The strange man tapped on the dining table. It was to get her father’s attention. The man’s broad shoulders hummed with impatience. He flicked his chin at the clock on the wall.


“There’s something Mama never told you, though,” Ashley June’s father said. “She never told you about another change that’s going to come upon your body. Soon. Maybe. We don’t know when exactly, it might not happen for another two, three, five years. But because your diet is almost all meat, it might happen soon. A month, a week. Tomorrow.” There was a hardness in his voice and a foreign quality to his taut body that made him seem like a different person. “And we can’t chance being caught off guard, having this . . . change suddenly arrive at school, in the classroom, on the bus, on the streets. In the midst of a crowd, in the middle of the night.”


“What kind of change?”


“Better to do it now rather than later, it’d have to be done anyway. Might as well be now before the change comes.” He was rambling. As if trying to convince himself.


“What kind of change, Daddy?”


He jolted as if surprised by her presence next to him. “You’ll start to bleed.”


She didn’t say anything for a while. “I’m always careful. Just like you and Mama always tell me, Be careful not to get any scratches, any cuts, I—”


“You can’t stop this one. It’s not from a cut.”

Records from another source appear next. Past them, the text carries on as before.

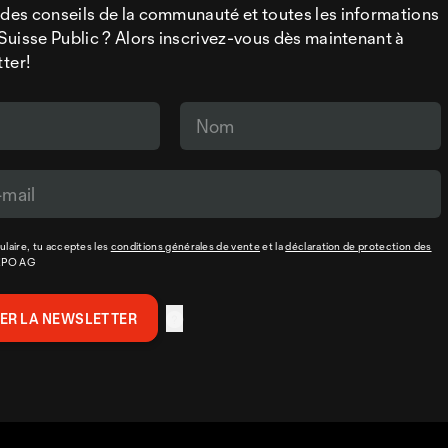
 des conseils de la communauté et toutes les informations
a Suisse Public ? Alors inscrivez-vous dès maintenant à
tter!
laire, tu acceptes les
conditions générales de vente
et la
déclaration de protection des
XPO AG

“A nosebleed? I know what to do if—”


“No.”


“I don’t get it.”


“You don’t have to. Not after . . . we do this.”


“Now, Tobias,” the strange man said from the dining room. He had moved all the utensils to the side and placed a large plastic sheet over the table.


“Who is that man, Daddy?” Ashley June asked. It was odd to hear the man address her father by his designation.


Her father paused. “He’s one of us, dear. He works at the Domain Building and he’s very, very smart. He knows a lot about the body and today he’s going to be your doctor, okay? He’s going to help you be safe. He’s brought his wife. She’ll help him later, if necessary.”


Ashley June stood up. “What’s happening?” She glanced at the closed bedroom door. “Mama? Mama!” she cried out, fear suddenly surging in her. “I’m scared!” But the door did not open. Her brother, her mother, the little girl, none of them came out. It was silent behind those doors.